CIA Analysts Meet with Pardee Students

CIA

Central Intelligence Agency officers visited with students at the Frederick S. Pardee School of Global Studies on April 11 and 12, 2017 to provide an overview of the CIA’s mission and to conduct an intelligence simulation.

Students from Pardee School Professor of the Practice of International Relations John Woodward‘s IR 518 “Evolution of Strategic Intelligence” played the role of CIA analysts and assessed a hypothetical event involving a terrorist group conducting an insurgency in a fictitious foreign country.

Students were given information collected from different sources and methods, such as signals intelligence, human intelligence, and open source.  Working as a team under tight time pressure, the students had to analyze, synthesize, and assess this information and provide an oral briefing to a senior intelligence official.

The CIA officers also met with students in Professor Joseph Wippl‘s IR 556 “Current and Future Intelligence Issues” course and provided excellent examples of the type of work intelligence analysts do, such as preparing inputs for the President’s Daily Brief and working together in interdisciplinary teams to assess foreign nuclear facilities.

Woo Jae Kim, a Pardee School undergraduate taking IR 581, said meeting with CIA analysts was a rare opportunity for a closer look at what a job in the intelligence community entails.

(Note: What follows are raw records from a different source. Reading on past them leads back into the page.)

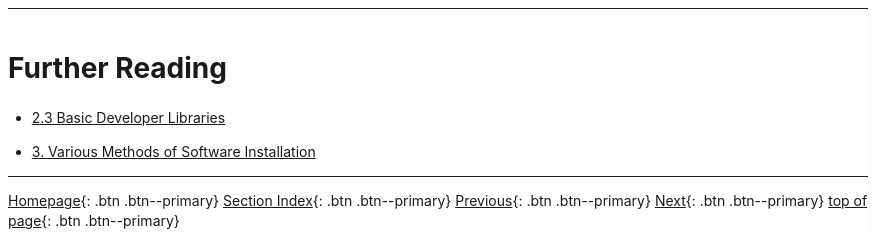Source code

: 


___
# Further Reading
* [2.3 Basic Developer Libraries](02C-basic-developer-libraries.md)

* [3. Various Methods of Software Installation](03-various-methods-of-software-installation.md)

___

[Homepage](../index.md){: .btn  .btn--primary}
[Section Index](00-SetUpComputingMachine-LandingPage.md){: .btn  .btn--primary}
[Previous](02A-basic-office-software.md){: .btn  .btn--primary}
[Next](02C-basic-developer-libraries.md){: .btn  .btn--primary}
[top of page](#introduction){: .btn  .btn--primary}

“The student exercise was a great opportunity to personally experience what analysts do, something I had only vaguely known about,” Kim said. “It helped me understand how analysts identify critical information from their sources and make assessments despite the existing uncertainty.  The analytical framework the CIA analysts showed was especially useful when crafting an analysis of the hypothetical situation. The part I found most interesting was when my team had to brief one of the CIA analysts on our assessment. We were constantly asked questions that challenged our analysis and that encouraged me to rethink the assumptions I made and consider different possibilities of the situation. Overall, this was an invaluable experience where I could learn about the inner workings and the nature of analysts’ job.”